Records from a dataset
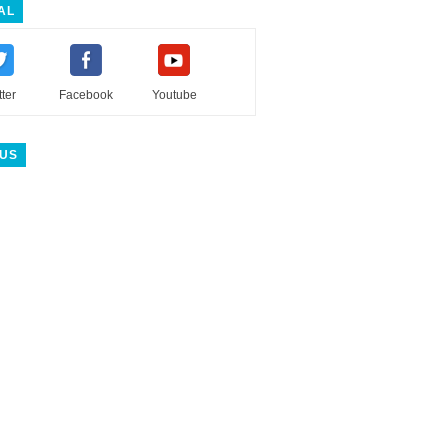
AL
tter
Facebook
Youtube
 US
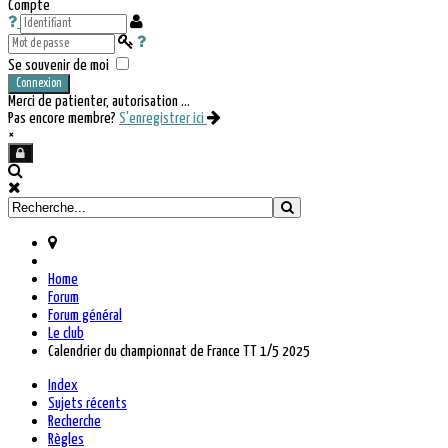
Compte
Se souvenir de moi
Connexion
Merci de patienter, autorisation ...
Pas encore membre?
S'enregistrer ici
×
Home
Forum
Forum général
Le club
Calendrier du championnat de France TT 1/5 2025
Index
Sujets récents
Recherche
Règles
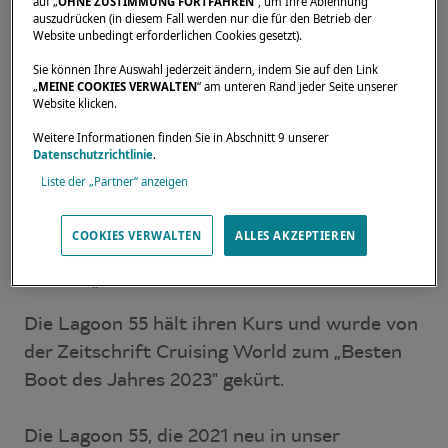
auf „
OHNE ZUSTIMMUNG FORTFAHREN
“, um Ihre Ablehnung
auszudrücken (in diesem Fall werden nur die für den Betrieb der
sich im Laufe des Jahres besonders
Website unbedingt erforderlichen Cookies gesetzt).
hervorgetan haben.
Sie können Ihre Auswahl jederzeit ändern, indem Sie auf den Link
„
MEINE COOKIES VERWALTEN
“ am unteren Rand jeder Seite unserer
Website klicken.
In diesem Jahr steht die
Lagoon 55
auf der
vollständigen Liste der für die Awards 2023
Weitere Informationen finden Sie in Abschnitt 9 unserer
Datenschutzrichtlinie
.
nominierten Boote!
Liste der „Partner“ anzeigen
COOKIES VERWALTEN
ALLES AKZEPTIEREN
Nominierung der Lagoon 55 für Cruising
Worlds „Best Boat of the Year 2023".
Die Lagoon 55 hält ihren Kurs und wurde von
der Zeitschrift Cruising World zum „Besten
Boot des Jahres 2023" gekürt.
Die Lagoon 55, die 2021 neu in unser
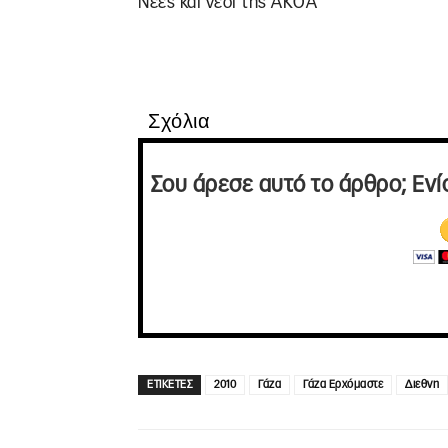
Νέες και νέοι της ΑΚΟΑ
Σχόλια
Σου άρεσε αυτό το άρθρο; Ενί
ΕΤΙΚΕΤΕΣ
2010
Γάζα
Γάζα Ερχόμαστε
Διεθνη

Exercise requirements - Find the line containing "Boot des Jahres" in the records above, then copy it and every line after it exactly, through the last one, without any pictures.

Completed task -
Boot des Jahres 2023" gekürt.
Die Lagoon 55, die 2021 neu in unser
Νέες και νέοι της ΑΚΟΑ
Σχόλια
Σου άρεσε αυτό το άρθρο; Ενί
ΕΤΙΚΕΤΕΣ
2010
Γάζα
Γάζα Ερχόμαστε
Διεθνη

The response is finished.